Het is tijd voor een farma-loutering
Op termijn dreigen de dodelijke bijwerkingen van de pijnstiller Vioxx fataal te worden voor de makers van het geneesmiddel. De Amerikaanse farmareus Merck & Co moet Carol Ernst een schadeclaim van 200 miljoen euro betalen. De Texaanse spande een rechtszaak aan omdat haar man in 2001 stierf aan hartritmestoornissen. Hij slikte toen al acht maanden de pijnstiller Vioxx.

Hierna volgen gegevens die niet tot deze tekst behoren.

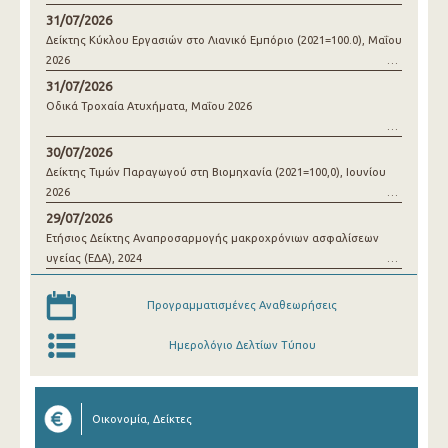
31/07/2026
Δείκτης Κύκλου Εργασιών στο Λιανικό Εμπόριο (2021=100.0), Μαΐου
2026
31/07/2026
Οδικά Τροχαία Ατυχήματα, Μαΐου 2026
30/07/2026
Δείκτης Τιμών Παραγωγού στη Βιομηχανία (2021=100,0), Ιουνίου
2026
29/07/2026
Ετήσιος Δείκτης Αναπροσαρμογής μακροχρόνιων ασφαλίσεων
υγείας (ΕΔΑ), 2024
Προγραμματισμένες Αναθεωρήσεις
Ημερολόγιο Δελτίων Τύπου
Οικονομία, Δείκτες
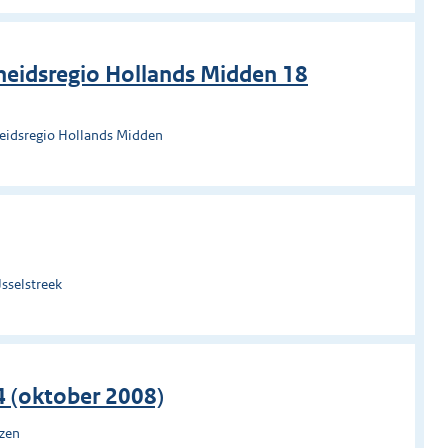
heidsregio Hollands Midden 18
heidsregio Hollands Midden
sselstreek
4 (oktober 2008)
uzen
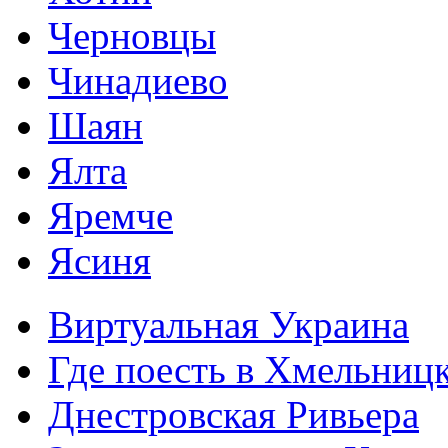
Черновцы
Чинадиево
Шаян
Ялта
Яремче
Ясиня
Виртуальная Украина
Где поесть в Хмельниц
Днестровская Ривьера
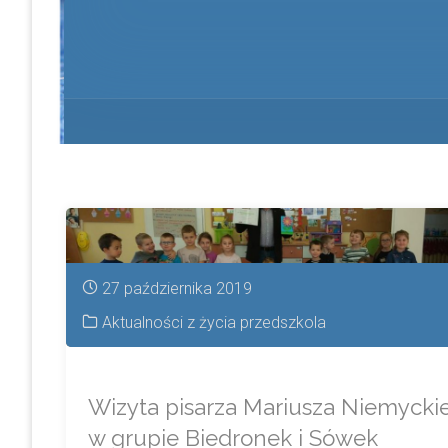
27 października 2019
Aktualności z życia przedszkola
Wizyta pisarza Mariusza Niemycki
w grupie Biedronek i Sówek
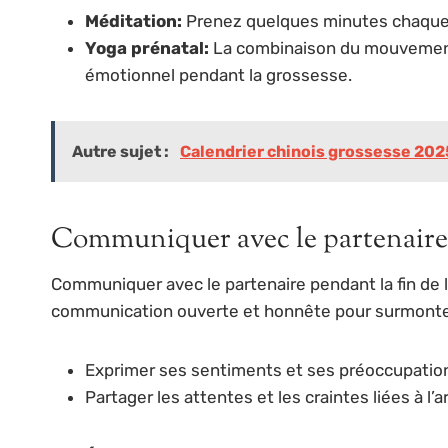
Méditation:
Prenez quelques minutes chaque j
Yoga prénatal:
La combinaison du mouvement 
émotionnel pendant la grossesse.
Autre sujet :
Calendrier chinois grossesse 2025 :
Communiquer avec le partenaire
Communiquer avec le partenaire pendant la fin de l
communication ouverte et honnête pour surmonter
Exprimer ses sentiments et ses préoccupatio
Partager les attentes et les craintes liées à l’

De schadevergoeding die de rechtbank toekende aan de weduwe, is nog maar een begin. In de Verenigde Staten alleen al hangen de geneesmiddelenproducent al ruim 4000 schadeclaims boven het hoofd, goed voor naar schatting 20 miljard euro.

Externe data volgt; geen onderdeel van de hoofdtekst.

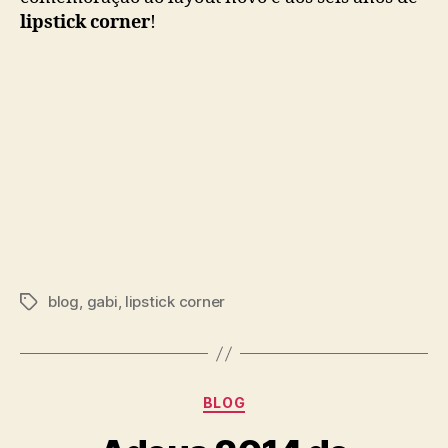
lipstick corner
!
blog
,
gabi
,
lipstick corner
Tags
Categorias
BLOG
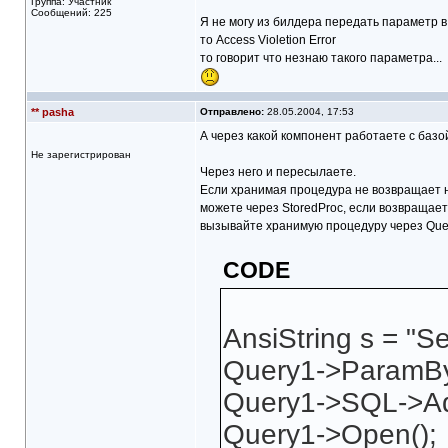
Группа: Участник
Сообщений: 225
Я не могу из билдера передать параметр в
то Access Violetion Error
то говорит что незнаю такого параметра...
** pasha
Отправлено:
28.05.2004, 17:53
А через какой компонент работаете с базо
Не зарегистрирован
Через него и пересылаете.
Если хранимая процедура не возвращает 
можете через StoredProc, если возвращает
вызывайте хранимую процедуру через Que
CODE
AnsiString s = "Se
Query1->ParamByN
Query1->SQL->Ad
Query1->Open();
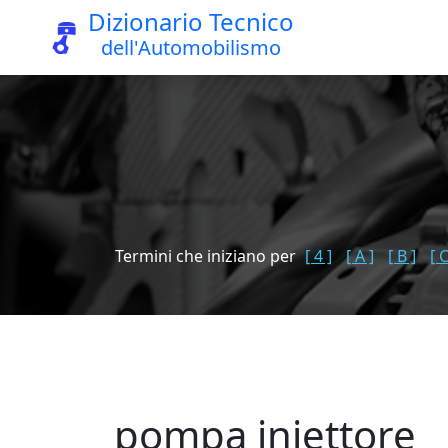
Dizionario Tecnico
dell'Automobilismo
Termini che iniziano per
[ 4 ]
[ A ]
[ B ]
[ C
pompa iniettore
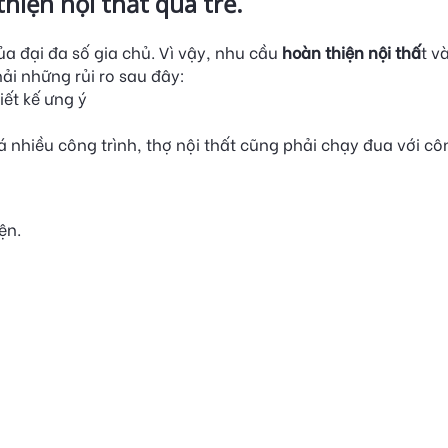
hiện nội thất quá trễ.
 đại đa số gia chủ. Vì vậy, nhu cầu
hoàn thiện nội thấ
t v
ải những rủi ro sau đây:
iết kế ưng ý
uá nhiều công trình, thợ nội thất cũng phải chạy đua với c
iện.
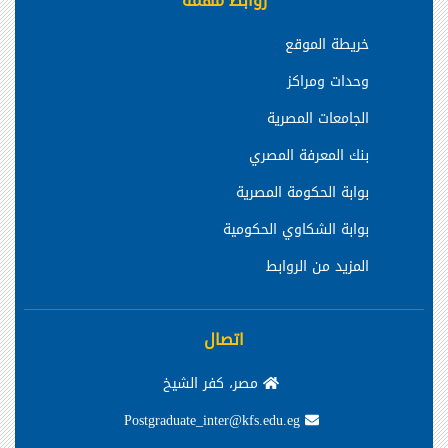
روابط مهمة
خريطة الموقع
وحدات ومراكز
الجامعات المصرية
بنك المعرفة المصري
بوابة الحكومة المصرية
بوابة الشكاوي الحكومية
المزيد من الروابط
اتصال
مصر، كفر الشيخ
Postgraduate_inter@kfs.edu.eg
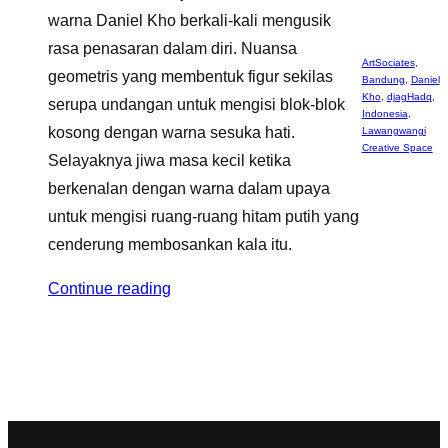
warna Daniel Kho berkali-kali mengusik
rasa penasaran dalam diri. Nuansa
ArtSociates
,
geometris yang membentuk figur sekilas
Bandung
,
Daniel
Kho
,
djagHadq
,
serupa undangan untuk mengisi blok-blok
Indonesia
,
kosong dengan warna sesuka hati.
Lawangwangi
Creative Space
Selayaknya jiwa masa kecil ketika
berkenalan dengan warna dalam upaya
untuk mengisi ruang-ruang hitam putih yang
cenderung membosankan kala itu.
Continue reading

Eind 2004 haalde Merck het geneesmiddel nochtans vrijwillig van de markt toen uit studies bleek dat patiënten die Vioxx langer dan 18 maanden namen last kregen van ernstige bijwerkingen, waaronder een verhoogde kans op hartkwalen. De rechtbank in Texas oordeelde evenwel dat Merck zich schuldig maakte aan nalatigheid met de dood tot gevolg.
Winsthonger en niet wetenschap ligt aan de basis van die uitspraak. De claim van Carol Ernst mag dan buitensporig hoog zijn, hij is tevens een alarmkreet om de winsthonger van de farmaceutische industrie opnieuw te herleiden tot aanvaardbare proporties. Want in de grond was Vioxx immers geen slecht product.

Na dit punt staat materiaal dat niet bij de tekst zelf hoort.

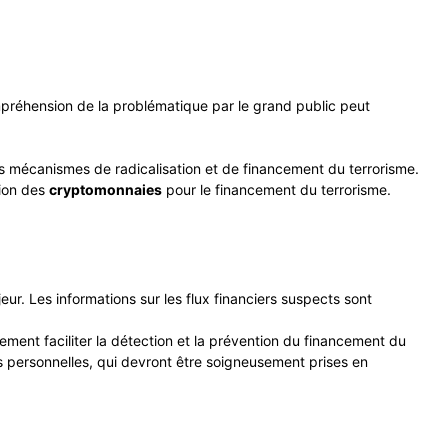
compréhension de la problématique par le grand public peut
les mécanismes de radicalisation et de financement du terrorisme.
tion des
cryptomonnaies
pour le financement du terrorisme.
eur. Les informations sur les flux financiers suspects sont
dement faciliter la détection et la prévention du financement du
s personnelles, qui devront être soigneusement prises en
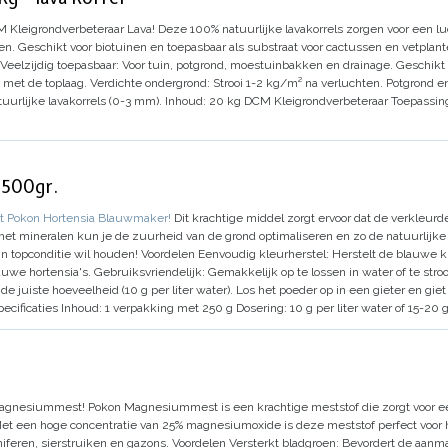
M Kleigrondverbeteraar Lava!
Deze 100% natuurlijke lavakorrels zorgen voor een 
n. Geschikt voor biotuinen en toepasbaar als substraat voor cactussen en vetplant
Veelzijdig toepasbaar:
Voor tuin, potgrond, moestuinbakken en drainage.
Geschikt 
met de toplaag.
Verdichte ondergrond:
Strooi 1-2 kg/m² na verluchten.
Potgrond e
uurlijke lavakorrels (0-3 mm).
Inhoud:
20 kg DCM Kleigrondverbeteraar
Toepassin
 500gr.
met Pokon Hortensia Blauwmaker!
Dit krachtige middel zorgt ervoor dat de verkleurd
t mineralen kun je de zuurheid van de grond optimaliseren en zo de natuurlijke kl
in topconditie wil houden!
Voordelen
Eenvoudig kleurherstel:
Herstelt de blauwe kle
auwe hortensia's.
Gebruiksvriendelijk:
Gemakkelijk op te lossen in water of te stroo
de juiste hoeveelheid (10 g per liter water).
Los het poeder op in een gieter en giet 
pecificaties
Inhoud:
1 verpakking met 250 g
Dosering:
10 g per liter water of 15-20 g
 Magnesiummest!
Pokon Magnesiummest is een krachtige meststof die zorgt voor e
 Met een hoge concentratie van 25% magnesiumoxide is deze meststof perfect voor 
niferen, sierstruiken en gazons.
Voordelen
Versterkt bladgroen:
Bevordert de aanma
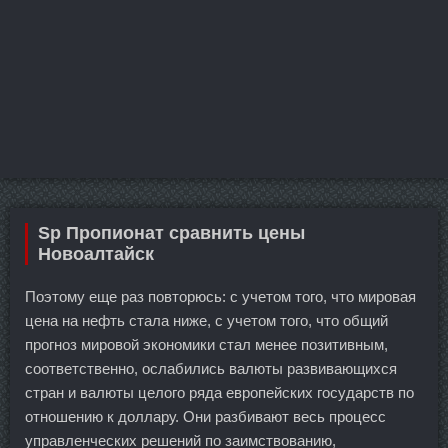
Sp Пропионат сравнить цены
Новоалтайск
Поэтому еще раз повторюсь: с учетом того, что мировая
цена на нефть стала ниже, с учетом того, что общий
прогноз мировой экономики стал менее позитивным,
соответственно, ослабились валюты развивающихся
стран и валюты целого ряда европейских государств по
отношению к доллару. Они разбивают весь процесс
управленческих решений по заимствованию,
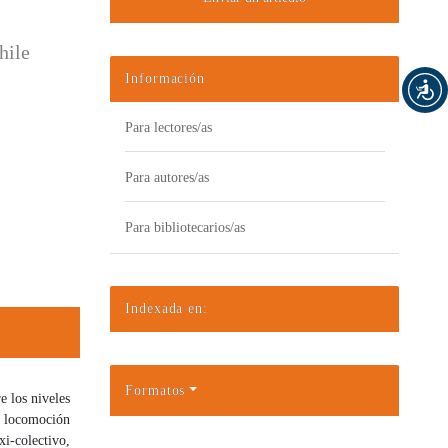
hile
Información
Para lectores/as
Para autores/as
Para bibliotecarios/as
Indexada en:
Formatos
e los niveles
e locomoción
i-colectivo,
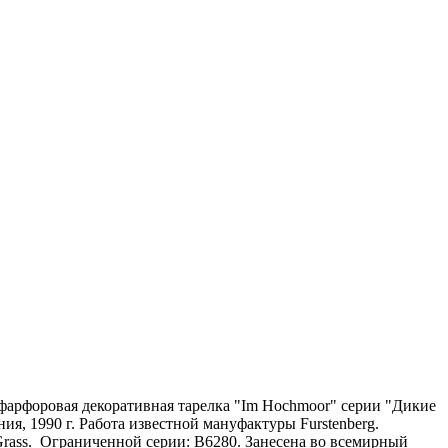
фарфоровая декоративная тарелка "Im Hochmoor" серии "Дикие
ния, 1990 г. Работа известной мануфактуры Furstenberg.
Grass. Ограниченной серии: B6280. Занесена во всемирный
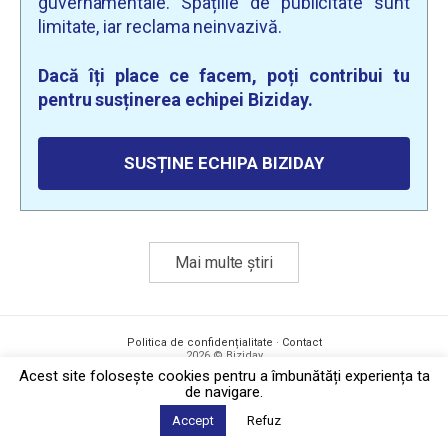
guvernamentale. Spațiile de publicitate sunt
limitate, iar reclama neinvazivă.
Dacă îți place ce facem, poți contribui tu
pentru susținerea echipei Biziday.
SUSȚINE ECHIPA BIZIDAY
Mai multe știri
Politica de confidențialitate
·
Contact
2026 © Biziday
Acest site foloseşte cookies pentru a îmbunătăți experiența ta
de navigare.
Accept
Refuz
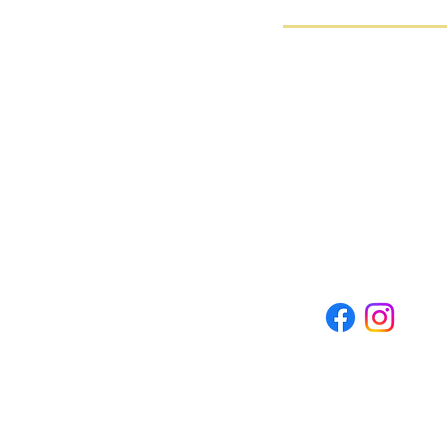
Contact Us
本校：東京都葛飾区南水元 4-2
Tel: 03-5660-1608
金町校：東京都葛飾区東金町 4-
Tel: 03-5876-3380
info@hi5english.org
プライバシーポリシー
利用規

Klassieke pijnstillers die langdurig worden geslikt hebben de vervelende bijwerking dat maagzweren en maagdarmbloedingen sneller voorkomen. De nieuwe klasse pijnstillers waartoe Vioxx, Bextra en Celebrex behoren, de zogenaamde Cox2-inhibitoren, hebben die bijwerking niet. Daarom kregen ze ook wel de bijnaam superaspirine. Elke dokter kan bevestigen dat heel wat chronische reumapatiënten beter af waren met de superaspirines.
In een adem zullen dezelfde dokters klagen dat als nooit tevoren de concurrentieslag woedde in hun kabinet. Pfizer en Merck gooiden torenhoge budgetten voor reclame en marketing over de balk om hun pijnstiller in de pen van de artsen te krijgen. Met resultaat overigens: de omzet van Vioxx voor de terugtrekking bedroeg wereldwijd 2,5 miljoen dollar. Merck had dat blockbustereffect ook nodig omdat oudere knallers zoals Prozac last kregen van generische concurrentie. En daar wringt het schoentje.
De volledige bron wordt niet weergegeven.